Aslında sakatlıklar falan derken, Meita sezona stoper oynayarak başlayamadı. Futbolcuyu öncelerde ön libero olarak izledik ve tekniği sayesinde de bu bölgede rahatlıkla oynayabiliyordu. Sakatlıklar düzeldikten sonra da stoper mevkisine geçti ama Servet Çetin'le asla uyumlu bir ikili olamadılar. Hatta Meira'nın futbolu, Servet Çetin'in futbolunu daha da parlattı ve harika bir Servet Çetin izlerken, beklentileri karşılayamayan bir Meira vardı. O beklenen geriden iyi oyun kurma, hücumu geriden başlatma gibi özellikleri çok iyi durumdaydı, bu açıdan da Servet'in açığını kapattı ama işin savunma tarafında beklenileni veremedi diyebilirim.

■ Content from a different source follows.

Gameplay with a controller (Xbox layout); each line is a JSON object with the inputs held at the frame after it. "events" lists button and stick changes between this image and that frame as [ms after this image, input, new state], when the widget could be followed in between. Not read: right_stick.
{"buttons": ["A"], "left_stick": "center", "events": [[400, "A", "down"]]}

Böyle olunca da Zenit'in 5.7 milyon avro'luk teklifine hayır denmedi ve sezon ortasında takımdan ayrılmış oldu. Futbolcuyu aldığımız ücretle, sattığımız ücret arasındaki farka baktığımızda kazançlı bir iş başardık ama Hamburg maçı öncesinde stoper sorunu yaşarken, böyle bir transfere onay vermek tam bir intihardı.
Meira şimdilerde Zenit formasını giyiyor ama ne durumda olduğunu bilmiyorum. Artık 32 yaşına geldi ve tecrübesinin doruk zamanlarını yaşıyor. Ama gönül isterdi, hala Galatasaray'da oynasın ve yılların getirdiği şu savunma sorununu çözsün. İyi bir Meira her zaman fark yaratırdı ama bazen olmayınca olmuyor. Meira'dan beklediklerimiz, bugün Neill'den bekliyoruz ve ben bu durumdan memnunum.